Sorry for keeping everyone in suspense about the test results.
Things are progressing within an acceptable range. Cancer is still there, but it's definitely getting smaller. I'm not sure what I really expected to hear from the doctor, but I came out of the visit somewhat down. Yes, the cancer is going away, but it's still there. Yes, I realize I'd only had 2 treatments, but I typically try to over-achieve in most everything I do... the fact that I'm not ahead of the typical curve just didn't sit well with me.
Don't get me wrong... I'm not down / depressed / worried... I just like to be ahead of the typical results; that's just my nature.
Came away with 2 prescriptions, and was allowed to stop a 3rd. Oh Joy!
To show you exactly how much of an over-achiever both the wife and I are, the doctor told us he feels like he's speaking with medical school students when he talks with us. We know a good deal about this cancer and I suppose ask detailed questions.
Here is a good suggestion for anybody going through any type of medical treatment that requires visiting a specialist on a regular basis...
Get a notebook, binder, or some other form of paper organizer. Have an area where you write down questions you think of between your visits. Without fail, you will think of something 2 weeks... 2 days... whatever before your next visit. Then when you are actually there, you'll forget to ask. Write the question down, and then when you are with your doctor, you can run through your list of questions. Leave spaces in between your questions to write notes... somethings are complicated or involved. This way you'll have something to reference in the future to remind yourself of everything.
OK, now for the 3rd session results.
For those about to start, or who are going through chemo currently, I will impart some of my observations. Patients will compare cancers... at least on a superficial level. Nobody is looking for the "oh, my cancer is worse than yours" kind of comparison, but just a general how you are doing, and what your treatments are... When you find someone with a similar cancer, you can and will spend long periods of time speaking with them... comparing doctors, symptoms, etc... Being a private person, I don't really do a whole lot of sharing, but I do listen to others.

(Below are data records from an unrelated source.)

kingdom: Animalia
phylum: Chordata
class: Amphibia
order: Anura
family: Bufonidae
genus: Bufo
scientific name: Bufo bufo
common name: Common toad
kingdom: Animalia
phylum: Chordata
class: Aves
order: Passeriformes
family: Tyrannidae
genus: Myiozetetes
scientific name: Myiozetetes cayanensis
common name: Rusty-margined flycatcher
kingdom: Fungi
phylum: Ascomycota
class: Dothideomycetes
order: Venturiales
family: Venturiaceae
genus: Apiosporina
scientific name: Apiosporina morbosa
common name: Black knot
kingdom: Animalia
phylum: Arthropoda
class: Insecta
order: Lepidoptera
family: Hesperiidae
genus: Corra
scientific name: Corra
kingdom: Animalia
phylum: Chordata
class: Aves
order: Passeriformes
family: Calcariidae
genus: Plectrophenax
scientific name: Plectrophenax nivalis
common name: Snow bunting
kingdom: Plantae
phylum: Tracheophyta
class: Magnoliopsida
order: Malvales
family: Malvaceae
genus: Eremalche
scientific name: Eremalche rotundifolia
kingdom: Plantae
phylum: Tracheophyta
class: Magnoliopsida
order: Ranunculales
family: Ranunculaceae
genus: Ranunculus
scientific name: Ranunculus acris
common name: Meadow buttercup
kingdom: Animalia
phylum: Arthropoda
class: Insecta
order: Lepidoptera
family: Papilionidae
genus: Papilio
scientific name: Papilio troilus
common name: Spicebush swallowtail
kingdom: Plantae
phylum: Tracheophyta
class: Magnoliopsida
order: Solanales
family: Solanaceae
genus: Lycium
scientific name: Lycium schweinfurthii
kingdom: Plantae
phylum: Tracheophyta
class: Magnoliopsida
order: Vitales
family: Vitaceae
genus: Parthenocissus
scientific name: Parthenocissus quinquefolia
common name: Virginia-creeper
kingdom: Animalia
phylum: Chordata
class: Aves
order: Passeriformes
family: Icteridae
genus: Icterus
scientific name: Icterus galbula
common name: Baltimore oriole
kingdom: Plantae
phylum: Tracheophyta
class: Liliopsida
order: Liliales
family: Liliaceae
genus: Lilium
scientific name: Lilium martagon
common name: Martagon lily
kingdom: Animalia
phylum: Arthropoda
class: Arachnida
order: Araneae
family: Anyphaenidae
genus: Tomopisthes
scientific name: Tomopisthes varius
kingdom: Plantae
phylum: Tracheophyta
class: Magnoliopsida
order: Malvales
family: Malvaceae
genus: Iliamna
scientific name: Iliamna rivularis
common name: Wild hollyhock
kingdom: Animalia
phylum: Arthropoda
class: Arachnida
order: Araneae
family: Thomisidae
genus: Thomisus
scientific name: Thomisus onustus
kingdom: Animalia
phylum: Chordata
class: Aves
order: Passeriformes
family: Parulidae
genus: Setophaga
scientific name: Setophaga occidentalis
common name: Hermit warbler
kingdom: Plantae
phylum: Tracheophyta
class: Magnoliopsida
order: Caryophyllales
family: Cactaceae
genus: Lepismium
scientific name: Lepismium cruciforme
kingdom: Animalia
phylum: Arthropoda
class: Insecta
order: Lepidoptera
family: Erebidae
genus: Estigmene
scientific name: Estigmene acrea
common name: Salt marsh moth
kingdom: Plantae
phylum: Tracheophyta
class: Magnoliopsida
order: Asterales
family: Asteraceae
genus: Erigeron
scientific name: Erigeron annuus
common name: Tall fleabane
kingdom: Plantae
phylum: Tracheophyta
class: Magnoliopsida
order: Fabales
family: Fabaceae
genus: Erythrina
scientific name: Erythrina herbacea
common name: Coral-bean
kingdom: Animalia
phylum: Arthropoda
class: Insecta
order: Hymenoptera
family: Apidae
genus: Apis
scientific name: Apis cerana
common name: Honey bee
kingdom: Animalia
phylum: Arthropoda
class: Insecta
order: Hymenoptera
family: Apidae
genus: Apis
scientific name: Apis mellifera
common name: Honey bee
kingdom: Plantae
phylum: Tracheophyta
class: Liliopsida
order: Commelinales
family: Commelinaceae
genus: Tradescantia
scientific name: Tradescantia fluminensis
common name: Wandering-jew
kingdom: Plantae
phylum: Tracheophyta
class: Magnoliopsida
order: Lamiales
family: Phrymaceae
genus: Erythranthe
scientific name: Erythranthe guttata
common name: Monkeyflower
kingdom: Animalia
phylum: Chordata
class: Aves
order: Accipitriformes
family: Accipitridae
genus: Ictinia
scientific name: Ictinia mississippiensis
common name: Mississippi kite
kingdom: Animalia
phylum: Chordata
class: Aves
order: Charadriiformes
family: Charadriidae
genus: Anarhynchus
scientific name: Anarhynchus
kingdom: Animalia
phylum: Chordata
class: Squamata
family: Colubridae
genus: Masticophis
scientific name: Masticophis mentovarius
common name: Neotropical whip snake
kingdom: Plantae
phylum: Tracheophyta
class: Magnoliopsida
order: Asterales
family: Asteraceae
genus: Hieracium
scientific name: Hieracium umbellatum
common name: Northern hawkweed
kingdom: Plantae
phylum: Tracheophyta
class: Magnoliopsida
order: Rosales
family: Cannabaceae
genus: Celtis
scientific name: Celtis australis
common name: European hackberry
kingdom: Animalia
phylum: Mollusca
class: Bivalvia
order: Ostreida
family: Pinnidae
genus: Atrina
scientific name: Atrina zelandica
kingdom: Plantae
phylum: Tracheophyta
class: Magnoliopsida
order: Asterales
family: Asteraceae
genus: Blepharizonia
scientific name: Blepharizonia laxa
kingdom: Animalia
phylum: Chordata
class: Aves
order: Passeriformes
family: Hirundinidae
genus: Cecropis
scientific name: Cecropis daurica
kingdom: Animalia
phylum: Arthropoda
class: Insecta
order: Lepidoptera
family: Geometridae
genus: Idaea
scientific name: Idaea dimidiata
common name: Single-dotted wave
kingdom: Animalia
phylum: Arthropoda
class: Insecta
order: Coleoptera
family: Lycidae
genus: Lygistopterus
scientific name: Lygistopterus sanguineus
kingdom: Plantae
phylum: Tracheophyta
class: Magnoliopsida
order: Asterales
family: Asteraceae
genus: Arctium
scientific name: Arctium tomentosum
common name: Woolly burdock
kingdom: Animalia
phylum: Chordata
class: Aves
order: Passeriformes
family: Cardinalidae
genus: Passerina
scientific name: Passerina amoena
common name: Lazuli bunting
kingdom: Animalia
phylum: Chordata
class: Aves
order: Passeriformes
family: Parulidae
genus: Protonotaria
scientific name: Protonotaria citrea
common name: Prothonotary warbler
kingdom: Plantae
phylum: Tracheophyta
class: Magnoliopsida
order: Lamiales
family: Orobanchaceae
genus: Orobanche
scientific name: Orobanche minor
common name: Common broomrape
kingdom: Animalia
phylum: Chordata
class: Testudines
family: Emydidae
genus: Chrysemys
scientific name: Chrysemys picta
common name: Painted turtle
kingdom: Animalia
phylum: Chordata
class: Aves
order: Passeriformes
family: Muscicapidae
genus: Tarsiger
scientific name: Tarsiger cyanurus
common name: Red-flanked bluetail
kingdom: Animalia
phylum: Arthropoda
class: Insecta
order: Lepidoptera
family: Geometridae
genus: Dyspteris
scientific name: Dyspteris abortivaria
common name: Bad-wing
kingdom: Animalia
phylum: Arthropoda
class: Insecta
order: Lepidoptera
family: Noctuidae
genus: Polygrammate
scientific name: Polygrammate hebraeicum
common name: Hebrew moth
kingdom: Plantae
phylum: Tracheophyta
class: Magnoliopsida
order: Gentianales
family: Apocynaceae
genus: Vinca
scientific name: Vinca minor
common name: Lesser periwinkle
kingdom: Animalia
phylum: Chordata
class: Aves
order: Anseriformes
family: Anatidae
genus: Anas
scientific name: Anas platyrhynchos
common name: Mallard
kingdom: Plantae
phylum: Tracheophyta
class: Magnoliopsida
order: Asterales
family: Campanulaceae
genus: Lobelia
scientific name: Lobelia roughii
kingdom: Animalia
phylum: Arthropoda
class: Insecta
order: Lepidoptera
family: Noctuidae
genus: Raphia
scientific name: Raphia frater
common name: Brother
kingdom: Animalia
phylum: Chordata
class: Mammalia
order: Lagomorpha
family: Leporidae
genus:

You'll make (or at least I do) mental notes about other patient's progressions. You'll find yourself happy for someone who is on their last treatment, and sad for those who won't make the next. And the final observation for now... (annoying as heck)... You'll find yourself surrounded by "inspirational" poems and sayings all over the doctor's office and treatment area... It's probably just me, and I'm sure there are some who really like it... but do I really need to have the "Cancer is So Limited" poem 3 times in the same small bathroom... I'm not kidding.. 3 copies of it in the bathroom -- well 2.5 copies. One of the copies on the sink is only half the poem.
Alright - Post Chemo Session #3.
Some have asked, and the answer is yes, the side-effects of chemo are cumulative. Each time is a little worse than the time before. However, understand that you don't feel like crap the entire time between treatments. Each time lasts a little longer than the previous one, and each time is a little worse. I'm not trying to scare you if you are about to start... It's really not going to be as bad as you think it will be. Honest.
One of the side-effects you can expect to get with R-CHOP chemo therapy is a numbness in the tips of your fingers. For me this started a couple of weeks after the first session and has slowly increased over time. I don't really notice the numbness/tingly sensation until I stop and think about it, or when I type (it's surprisingly difficult for me to type for long periods of time).
This time around, too, was the first time the chemo really affected my concentration. For the first 4 days following chemo, I really had a hard time concentrating on things... I would describe it as "tunnel-focus"... like tunnel-vision, where you can only really see straight ahead. With tunnel-focus, it's almost impossible to multi-task and to switch thoughts requires some effort... not huge amounts by any means, but I'm used to being able to multi-task and quickly shift mental gears. Nothing to worry about, as it went away, but something to be aware of.
Unfortunately for me this time around, I got sick -- as in a full body cold type sick. You can't take any of the typical cold remedies or symptom suppressant medications (they'll warn you about this in chemo orientation). They don't want any medications interfering with the chemo drugs. What this means is that you just have to deal with the crap if you do get sick.
Thankfully for me, I didn't get sick right before a treatment. They test your blood and if your counts are too low (not sure how low this cold would have made them), they will not administer your treatment. I'm not sure how long it would take to reschedule for a later day, but I also don't want to find out.
I will be over this cold by the end of the weekend, and will be in good shape for the 4th treatment on February 27th.
Following that treatment, I'll have another round of tests, and more results. By that time, the cancer should be almost completely gone. The 5th and 6th rounds of chemo are to further force the cancer into remission and eradicate any linger cancer cells.
There are other posts/things I want to say, but I am tired (the body cold more than anything), and done typing.